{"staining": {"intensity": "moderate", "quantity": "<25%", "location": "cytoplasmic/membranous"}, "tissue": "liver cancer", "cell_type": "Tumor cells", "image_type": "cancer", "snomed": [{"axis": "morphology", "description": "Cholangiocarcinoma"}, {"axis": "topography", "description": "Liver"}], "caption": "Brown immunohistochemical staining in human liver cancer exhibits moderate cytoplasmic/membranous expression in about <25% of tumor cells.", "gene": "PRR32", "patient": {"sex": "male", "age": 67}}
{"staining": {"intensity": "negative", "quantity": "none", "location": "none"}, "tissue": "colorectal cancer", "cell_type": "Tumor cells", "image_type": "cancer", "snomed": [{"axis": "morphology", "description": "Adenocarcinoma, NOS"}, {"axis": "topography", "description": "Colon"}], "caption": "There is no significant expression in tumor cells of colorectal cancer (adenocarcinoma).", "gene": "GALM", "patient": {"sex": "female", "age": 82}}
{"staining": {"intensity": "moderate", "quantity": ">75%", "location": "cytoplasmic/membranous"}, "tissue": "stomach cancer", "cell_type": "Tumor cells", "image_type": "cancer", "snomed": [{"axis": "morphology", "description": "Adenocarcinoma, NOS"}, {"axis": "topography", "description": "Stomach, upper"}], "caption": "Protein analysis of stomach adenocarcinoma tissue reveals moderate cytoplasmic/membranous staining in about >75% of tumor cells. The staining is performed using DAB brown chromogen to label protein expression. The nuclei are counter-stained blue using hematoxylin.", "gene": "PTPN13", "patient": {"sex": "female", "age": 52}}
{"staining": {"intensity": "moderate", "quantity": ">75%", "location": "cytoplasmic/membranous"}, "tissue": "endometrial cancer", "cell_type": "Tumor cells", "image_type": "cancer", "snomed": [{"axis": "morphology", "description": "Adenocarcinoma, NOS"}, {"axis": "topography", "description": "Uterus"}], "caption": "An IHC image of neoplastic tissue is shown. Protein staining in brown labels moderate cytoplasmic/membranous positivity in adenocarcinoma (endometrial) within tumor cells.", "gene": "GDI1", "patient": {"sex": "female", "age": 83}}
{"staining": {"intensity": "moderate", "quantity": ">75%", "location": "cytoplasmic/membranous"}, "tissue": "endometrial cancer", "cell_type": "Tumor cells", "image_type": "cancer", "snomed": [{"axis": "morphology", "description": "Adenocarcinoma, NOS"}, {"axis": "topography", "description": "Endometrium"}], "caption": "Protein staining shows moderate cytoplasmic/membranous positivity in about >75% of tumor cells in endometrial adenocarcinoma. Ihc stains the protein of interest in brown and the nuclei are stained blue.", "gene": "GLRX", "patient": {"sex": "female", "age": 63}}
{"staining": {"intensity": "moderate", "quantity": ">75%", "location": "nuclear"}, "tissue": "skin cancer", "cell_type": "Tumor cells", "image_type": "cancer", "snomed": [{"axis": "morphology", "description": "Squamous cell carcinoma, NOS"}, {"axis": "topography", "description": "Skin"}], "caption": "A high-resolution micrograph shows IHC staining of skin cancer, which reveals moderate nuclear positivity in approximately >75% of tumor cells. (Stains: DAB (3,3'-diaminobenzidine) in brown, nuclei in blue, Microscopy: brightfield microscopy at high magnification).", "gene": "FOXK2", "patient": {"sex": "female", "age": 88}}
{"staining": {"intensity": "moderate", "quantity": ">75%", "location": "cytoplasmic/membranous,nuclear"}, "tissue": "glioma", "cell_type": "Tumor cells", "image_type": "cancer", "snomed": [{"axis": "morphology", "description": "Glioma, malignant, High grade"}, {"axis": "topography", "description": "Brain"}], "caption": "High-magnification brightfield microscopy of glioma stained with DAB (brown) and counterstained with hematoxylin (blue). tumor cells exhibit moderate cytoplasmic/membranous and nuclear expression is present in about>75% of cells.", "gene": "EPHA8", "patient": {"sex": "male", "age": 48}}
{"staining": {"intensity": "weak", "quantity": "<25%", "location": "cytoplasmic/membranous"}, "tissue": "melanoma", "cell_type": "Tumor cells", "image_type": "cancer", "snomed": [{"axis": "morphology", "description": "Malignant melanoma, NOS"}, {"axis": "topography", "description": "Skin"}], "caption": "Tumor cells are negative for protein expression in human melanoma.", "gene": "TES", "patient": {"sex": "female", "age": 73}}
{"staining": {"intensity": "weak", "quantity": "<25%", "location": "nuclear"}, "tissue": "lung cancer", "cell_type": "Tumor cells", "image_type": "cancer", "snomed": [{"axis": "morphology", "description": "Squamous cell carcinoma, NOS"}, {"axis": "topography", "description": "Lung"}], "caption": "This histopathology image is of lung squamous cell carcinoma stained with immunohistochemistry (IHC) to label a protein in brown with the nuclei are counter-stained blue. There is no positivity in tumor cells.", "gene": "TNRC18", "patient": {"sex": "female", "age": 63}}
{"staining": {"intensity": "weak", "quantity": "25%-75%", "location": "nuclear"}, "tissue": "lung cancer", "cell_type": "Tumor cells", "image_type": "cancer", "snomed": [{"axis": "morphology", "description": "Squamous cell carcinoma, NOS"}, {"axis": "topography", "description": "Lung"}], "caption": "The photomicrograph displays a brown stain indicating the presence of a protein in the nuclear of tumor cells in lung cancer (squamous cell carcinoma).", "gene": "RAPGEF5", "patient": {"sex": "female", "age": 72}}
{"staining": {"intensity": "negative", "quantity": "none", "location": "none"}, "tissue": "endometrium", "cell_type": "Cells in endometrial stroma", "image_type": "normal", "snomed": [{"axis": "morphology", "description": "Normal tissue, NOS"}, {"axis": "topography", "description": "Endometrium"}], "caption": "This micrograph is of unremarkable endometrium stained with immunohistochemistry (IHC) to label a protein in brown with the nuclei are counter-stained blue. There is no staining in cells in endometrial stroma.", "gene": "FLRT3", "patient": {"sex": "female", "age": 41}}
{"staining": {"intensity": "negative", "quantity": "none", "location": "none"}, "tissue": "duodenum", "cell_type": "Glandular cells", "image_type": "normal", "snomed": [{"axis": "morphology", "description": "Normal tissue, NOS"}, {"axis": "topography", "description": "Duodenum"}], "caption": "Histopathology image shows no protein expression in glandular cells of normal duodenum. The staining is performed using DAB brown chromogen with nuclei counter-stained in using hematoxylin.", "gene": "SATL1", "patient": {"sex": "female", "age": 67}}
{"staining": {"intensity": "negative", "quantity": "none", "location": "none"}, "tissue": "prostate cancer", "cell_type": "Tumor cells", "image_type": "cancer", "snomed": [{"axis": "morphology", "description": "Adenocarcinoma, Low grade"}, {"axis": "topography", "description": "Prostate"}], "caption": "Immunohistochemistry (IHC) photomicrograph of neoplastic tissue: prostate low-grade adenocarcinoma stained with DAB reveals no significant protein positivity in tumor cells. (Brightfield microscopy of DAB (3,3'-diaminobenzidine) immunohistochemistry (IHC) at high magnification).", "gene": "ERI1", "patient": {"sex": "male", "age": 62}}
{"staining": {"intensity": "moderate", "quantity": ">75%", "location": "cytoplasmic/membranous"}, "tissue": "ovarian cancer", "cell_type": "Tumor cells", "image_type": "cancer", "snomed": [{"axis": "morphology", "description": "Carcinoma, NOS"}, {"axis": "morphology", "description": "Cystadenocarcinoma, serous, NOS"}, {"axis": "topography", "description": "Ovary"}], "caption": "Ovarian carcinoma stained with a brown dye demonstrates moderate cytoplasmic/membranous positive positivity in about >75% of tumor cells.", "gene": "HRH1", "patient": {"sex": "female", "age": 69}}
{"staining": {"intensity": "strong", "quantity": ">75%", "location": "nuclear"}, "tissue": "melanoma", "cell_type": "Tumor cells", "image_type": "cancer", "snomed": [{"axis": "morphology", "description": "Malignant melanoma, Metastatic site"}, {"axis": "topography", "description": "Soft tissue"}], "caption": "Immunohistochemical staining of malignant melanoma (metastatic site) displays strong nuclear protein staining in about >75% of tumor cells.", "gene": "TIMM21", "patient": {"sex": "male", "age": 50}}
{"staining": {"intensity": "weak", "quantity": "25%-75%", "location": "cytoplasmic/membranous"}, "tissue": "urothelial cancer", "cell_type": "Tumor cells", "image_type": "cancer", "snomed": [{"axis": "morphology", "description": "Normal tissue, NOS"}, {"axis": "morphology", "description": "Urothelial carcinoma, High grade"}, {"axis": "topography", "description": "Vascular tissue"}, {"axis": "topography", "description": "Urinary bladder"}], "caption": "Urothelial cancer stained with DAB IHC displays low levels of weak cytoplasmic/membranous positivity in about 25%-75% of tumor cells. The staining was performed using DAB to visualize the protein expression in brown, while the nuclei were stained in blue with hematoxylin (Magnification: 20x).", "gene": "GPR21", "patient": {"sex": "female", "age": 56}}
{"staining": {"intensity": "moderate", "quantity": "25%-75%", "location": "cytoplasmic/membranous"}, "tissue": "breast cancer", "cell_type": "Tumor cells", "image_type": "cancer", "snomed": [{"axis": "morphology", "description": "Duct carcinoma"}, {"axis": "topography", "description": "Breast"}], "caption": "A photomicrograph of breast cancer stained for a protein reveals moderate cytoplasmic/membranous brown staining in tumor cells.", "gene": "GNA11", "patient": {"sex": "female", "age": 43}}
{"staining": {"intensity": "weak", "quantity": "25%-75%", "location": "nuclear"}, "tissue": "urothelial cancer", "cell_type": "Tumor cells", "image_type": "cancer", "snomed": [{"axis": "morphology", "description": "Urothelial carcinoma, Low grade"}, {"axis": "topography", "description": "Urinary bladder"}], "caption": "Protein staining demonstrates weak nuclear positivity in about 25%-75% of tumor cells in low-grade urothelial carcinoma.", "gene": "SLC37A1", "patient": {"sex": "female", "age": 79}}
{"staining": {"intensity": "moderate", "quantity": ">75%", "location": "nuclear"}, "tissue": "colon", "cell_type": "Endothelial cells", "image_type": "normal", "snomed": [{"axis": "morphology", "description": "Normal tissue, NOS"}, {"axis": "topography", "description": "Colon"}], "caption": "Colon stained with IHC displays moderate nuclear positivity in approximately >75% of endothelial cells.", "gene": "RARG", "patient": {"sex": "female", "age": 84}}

____________________

REQUIRED ACTION:
Could you work out how many lines in the material contain "lung"? Reply with only that number.

RESPONSE:
2